_What you need to do_
Work out how many lines in the entries below include the word "reišmės". Give nothing but the number.

Given records Block Start

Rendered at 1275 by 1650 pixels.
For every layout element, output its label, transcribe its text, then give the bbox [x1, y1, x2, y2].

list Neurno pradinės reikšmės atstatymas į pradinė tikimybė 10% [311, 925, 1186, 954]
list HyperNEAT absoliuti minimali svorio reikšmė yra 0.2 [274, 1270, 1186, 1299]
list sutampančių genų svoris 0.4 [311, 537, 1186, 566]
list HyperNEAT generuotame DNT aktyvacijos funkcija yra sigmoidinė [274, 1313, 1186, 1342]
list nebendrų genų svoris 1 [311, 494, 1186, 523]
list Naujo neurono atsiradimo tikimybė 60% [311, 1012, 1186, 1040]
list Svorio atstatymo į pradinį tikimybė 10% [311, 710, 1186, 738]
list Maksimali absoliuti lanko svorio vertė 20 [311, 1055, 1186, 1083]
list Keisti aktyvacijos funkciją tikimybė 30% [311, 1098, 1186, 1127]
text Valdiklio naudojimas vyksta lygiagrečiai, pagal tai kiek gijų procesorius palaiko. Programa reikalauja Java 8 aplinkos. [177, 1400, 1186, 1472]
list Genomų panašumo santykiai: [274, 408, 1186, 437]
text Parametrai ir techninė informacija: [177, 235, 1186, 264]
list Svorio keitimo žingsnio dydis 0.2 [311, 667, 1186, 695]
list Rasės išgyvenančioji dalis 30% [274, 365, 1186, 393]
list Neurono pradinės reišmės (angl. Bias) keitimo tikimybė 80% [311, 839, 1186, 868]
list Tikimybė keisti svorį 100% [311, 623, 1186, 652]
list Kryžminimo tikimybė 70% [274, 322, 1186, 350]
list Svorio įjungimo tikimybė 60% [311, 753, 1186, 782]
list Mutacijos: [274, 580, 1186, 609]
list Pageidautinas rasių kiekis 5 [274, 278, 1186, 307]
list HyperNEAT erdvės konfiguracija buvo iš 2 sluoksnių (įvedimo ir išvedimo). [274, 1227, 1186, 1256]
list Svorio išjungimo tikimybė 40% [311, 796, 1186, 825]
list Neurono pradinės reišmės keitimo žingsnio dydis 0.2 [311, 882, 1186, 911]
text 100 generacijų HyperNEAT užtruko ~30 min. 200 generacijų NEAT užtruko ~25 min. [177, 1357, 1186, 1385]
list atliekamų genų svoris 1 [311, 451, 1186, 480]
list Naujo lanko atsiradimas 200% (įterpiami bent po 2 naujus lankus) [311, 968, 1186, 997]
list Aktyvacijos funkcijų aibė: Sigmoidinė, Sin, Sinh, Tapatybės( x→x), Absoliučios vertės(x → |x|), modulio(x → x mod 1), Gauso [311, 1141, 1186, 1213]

Given records Block End

_Result for this task_
2